Exercise goal: Restate the whole listing exactly.
[Start of Attachment]
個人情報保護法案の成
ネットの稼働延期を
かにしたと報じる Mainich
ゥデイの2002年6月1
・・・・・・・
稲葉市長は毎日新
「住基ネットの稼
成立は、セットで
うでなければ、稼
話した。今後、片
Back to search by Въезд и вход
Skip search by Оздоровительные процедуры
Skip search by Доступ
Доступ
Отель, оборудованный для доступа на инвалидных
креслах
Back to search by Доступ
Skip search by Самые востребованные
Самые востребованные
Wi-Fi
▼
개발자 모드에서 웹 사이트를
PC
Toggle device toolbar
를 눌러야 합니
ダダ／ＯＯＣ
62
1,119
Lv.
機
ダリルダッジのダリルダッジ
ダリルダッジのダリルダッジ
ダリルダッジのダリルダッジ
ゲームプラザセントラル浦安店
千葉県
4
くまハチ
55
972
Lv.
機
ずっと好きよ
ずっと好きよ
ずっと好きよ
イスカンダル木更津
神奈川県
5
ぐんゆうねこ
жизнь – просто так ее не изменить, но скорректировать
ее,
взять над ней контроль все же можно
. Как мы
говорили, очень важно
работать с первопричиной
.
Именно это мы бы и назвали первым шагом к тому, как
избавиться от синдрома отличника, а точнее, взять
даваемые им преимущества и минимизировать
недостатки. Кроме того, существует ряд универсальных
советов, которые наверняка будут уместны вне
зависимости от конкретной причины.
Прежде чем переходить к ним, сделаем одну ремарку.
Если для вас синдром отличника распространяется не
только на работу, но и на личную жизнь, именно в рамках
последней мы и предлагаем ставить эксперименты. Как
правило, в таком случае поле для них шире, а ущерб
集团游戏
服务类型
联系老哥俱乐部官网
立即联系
[End of Attachment]
Answer to the problem:
個人情報保護法案の成
ネットの稼働延期を
かにしたと報じる Mainich
ゥデイの2002年6月1
・・・・・・・
稲葉市長は毎日新
「住基ネットの稼
成立は、セットで
うでなければ、稼
話した。今後、片
Back to search by Въезд и вход
Skip search by Оздоровительные процедуры
Skip search by Доступ
Доступ
Отель, оборудованный для доступа на инвалидных
креслах
Back to search by Доступ
Skip search by Самые востребованные
Самые востребованные
Wi-Fi
▼
개발자 모드에서 웹 사이트를
PC
Toggle device toolbar
를 눌러야 합니
ダダ／ＯＯＣ
62
1,119
Lv.
機
ダリルダッジのダリルダッジ
ダリルダッジのダリルダッジ
ダリルダッジのダリルダッジ
ゲームプラザセントラル浦安店
千葉県
4
くまハチ
55
972
Lv.
機
ずっと好きよ
ずっと好きよ
ずっと好きよ
イスカンダル木更津
神奈川県
5
ぐんゆうねこ
жизнь – просто так ее не изменить, но скорректировать
ее,
взять над ней контроль все же можно
. Как мы
говорили, очень важно
работать с первопричиной
.
Именно это мы бы и назвали первым шагом к тому, как
избавиться от синдрома отличника, а точнее, взять
даваемые им преимущества и минимизировать
недостатки. Кроме того, существует ряд универсальных
советов, которые наверняка будут уместны вне
зависимости от конкретной причины.
Прежде чем переходить к ним, сделаем одну ремарку.
Если для вас синдром отличника распространяется не
только на работу, но и на личную жизнь, именно в рамках
последней мы и предлагаем ставить эксперименты. Как
правило, в таком случае поле для них шире, а ущерб
集团游戏
服务类型
联系老哥俱乐部官网
立即联系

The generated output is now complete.